Ghost towns could have two different meanings. The first one refers to a town whose population is at an all-time low like areas have only citizen numbers in the hundreds. Ghost towns could also mean a town or city that is famous for having supernatural phenomena. These kinds of towns are popular for tourists who are looking for sites that could offer scary thrills like haunted tours and ghost hunts. The small village of Madrid in New Mexico has both – a small population of 400 residents and several haunted places to explore.
The Eventful History of Madrid, New Mexico
For a millennium and a half, the area that is now known as Madrid, New Mexico has long been the residence of Native Americans. They used the surrounding hilly areas to mine for turquoise and lead. When the Spaniards came to America, they utilized the natives they conquered to mine for silver. Some of the Spaniards settled and founded ranches and farms. However, it was not until the finding of coal deposits in 1835 that the population started to grow. More workers and prospectors came to the place that became modern-day Madrid as gold deposits were also found in the nearby San Pedro mountains. Madrid was officially made into a town in 1869. When the Sante Fe Railroad was connected to Madrid in the 1880s, coal mining became a large-scale industry for the town. This paved the way for the town to be advance and become more commercialized that electric companies, stores, hospitals, and schools were finally established.
The height of the coal industry reached its peak in the 1920s. Although, in the 1970s, when coal began to be replaced by natural gas as the primary source of heating, the economy of Madrid collapsed, and citizens began moving away. There was a time when the whole time was even listed for sale in the Wall Street Journal for $250,000. Through the efforts of Joe Huber, a man determined to revive the town, Madrid is now a picturesque destination along the famous Turquoise Trail Scenic Byway.

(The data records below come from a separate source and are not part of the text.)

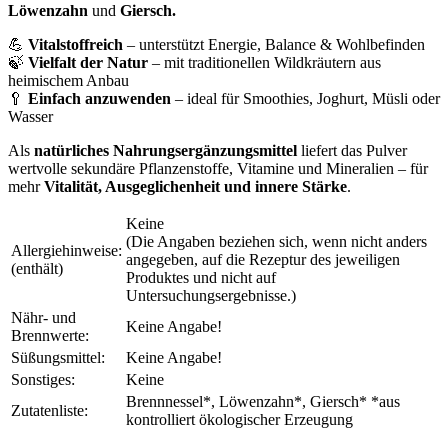
Löwenzahn
und
Giersch.
💪
Vitalstoffreich
– unterstützt Energie, Balance & Wohlbefinden
🍃
Vielfalt der Natur
– mit traditionellen Wildkräutern aus
heimischem Anbau
🥄
Einfach anzuwenden
– ideal für Smoothies, Joghurt, Müsli oder
Wasser
Als
natürliches Nahrungsergänzungsmittel
liefert das Pulver
wertvolle sekundäre Pflanzenstoffe, Vitamine und Mineralien – für
mehr
Vitalität, Ausgeglichenheit und innere Stärke
.
Keine
(Die Angaben beziehen sich, wenn nicht anders
Allergiehinweise:
angegeben, auf die Rezeptur des jeweiligen
(enthält)
Produktes und nicht auf
Untersuchungsergebnisse.)
Nähr- und
Keine Angabe!
Brennwerte:
Süßungsmittel:
Keine Angabe!
Sonstiges:
Keine
Brennnessel*, Löwenzahn*, Giersch* *aus
Zutatenliste:
kontrolliert ökologischer Erzeugung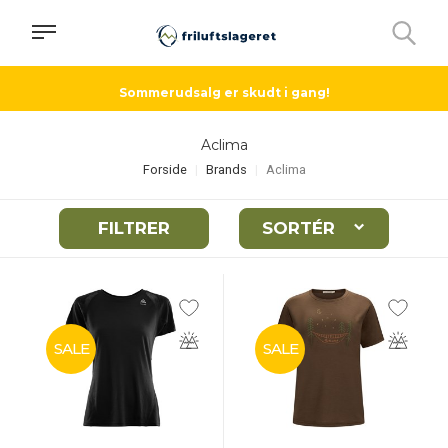
Sommerudsalg er skudt i gang!
Aclima
Forside
Brands
Aclima
FILTRER
SORTÉR
SALE
SALE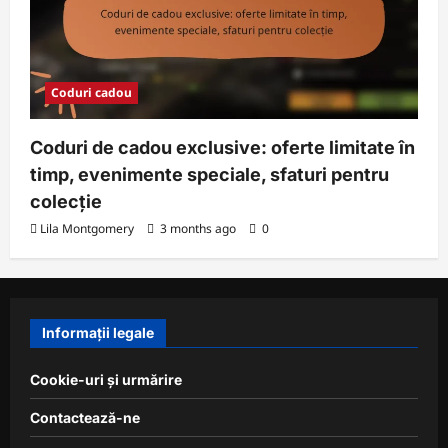
Coduri cadou
Coduri de cadou exclusive: oferte limitate în
timp, evenimente speciale, sfaturi pentru
colecție
Lila Montgomery
3 months ago
0
Informații legale
Cookie-uri și urmărire
Contactează-ne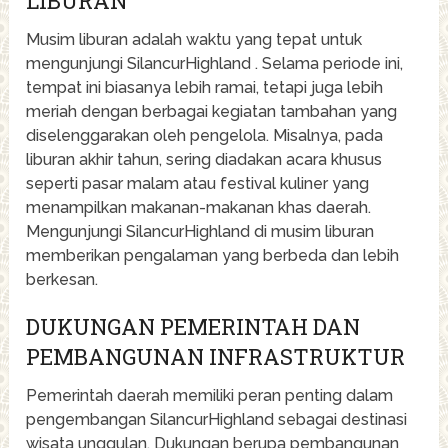
LIBURAN
Musim liburan adalah waktu yang tepat untuk
mengunjungi SilancurHighland . Selama periode ini,
tempat ini biasanya lebih ramai, tetapi juga lebih
meriah dengan berbagai kegiatan tambahan yang
diselenggarakan oleh pengelola. Misalnya, pada
liburan akhir tahun, sering diadakan acara khusus
seperti pasar malam atau festival kuliner yang
menampilkan makanan-makanan khas daerah.
Mengunjungi SilancurHighland di musim liburan
memberikan pengalaman yang berbeda dan lebih
berkesan.
DUKUNGAN PEMERINTAH DAN
PEMBANGUNAN INFRASTRUKTUR
Pemerintah daerah memiliki peran penting dalam
pengembangan SilancurHighland sebagai destinasi
wisata unggulan. Dukungan berupa pembangunan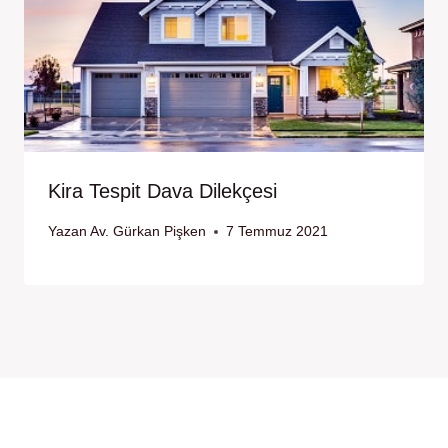
Kira Tespit Dava Dilekçesi
Yazan
Av. Gürkan Pişken
7 Temmuz 2021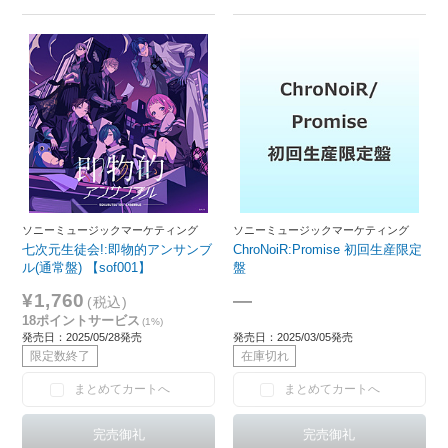
ソニーミュージックマーケティング
ソニーミュージックマーケティング
七次元生徒会!:即物的アンサンブ
ChroNoiR:Promise 初回生産限定
ル(通常盤) 【sof001】
盤
¥1,760
―
(税込)
18ポイントサービス
(1%)
発売日：2025/05/28発売
発売日：2025/03/05発売
限定数終了
在庫切れ
まとめてカートへ
まとめてカートへ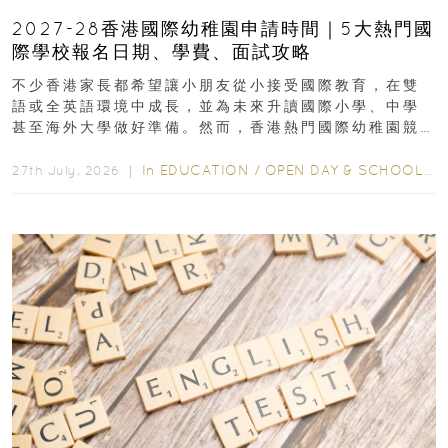
2027-28香港國際幼稚園申請時間｜5大熱門國
際學校報名日期、學費、面試攻略
不少香港家長都希望讓小朋友從小接受國際教育，在雙
語或全英語環境中成長，並為未來升讀國際小學、中學
甚至海外大學做好準備。然而，香港熱門國際幼稚園競
爭激烈，大部分學校會於入學前約一年開始接受申請...
In
EDUCATION
/
OPEN DAY & SCHOOL EVENTS
27th July, 2026 ｜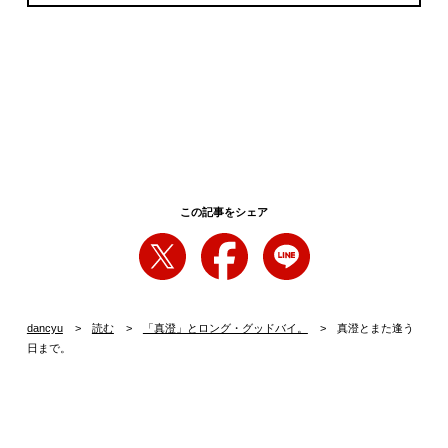
この記事をシェア
dancyu
読む
「真澄」とロング・グッドバイ。
真澄とまた逢う
日まで。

Haunting Excitement in Madrid
Madrid is well-known for its annual lighting displays during the Christmas season. It is also a haven for tourists with its many cafes and bed-and-breakfast inns. Other attractions that the town offers include as well the old Catholic Church, the Miner’s Amusement Hall, and the Coal Mining Museum. Topping all of these must-see places are the spooky haunts that could be found all over the town. For guests and visitors looking for ghost haunts, there have been many reported sightings in old homes, the cemetery, the old church, and the town’s Mine Shaft Tavern. A famous sighting is that of the ghosts of Main Street – a silent cowboy escorting a fashionable Spanish woman. Tales of the legendary La Llorona or the Weeping Woman is numbered among the spirits of the town. Even if many stipulate that this ghost is nothing more than a myth, the locals of New Mexico still believe that the ghost of a tall, thin, and beautiful woman wanders their Southwestern towns.
Among all the rumored haunted places in the small village of Madrid, the most notorious is the Mine Shaft Tavern. The original tavern was burned down in 1944 but was rebuilt and remodeled through the years. It is known to have the longest bar in all of New Mexico. Creepy and unexplained phenomena, like a ghost in the mirror, breaking glass, unexplained sounds, and moving furniture, can be experienced there.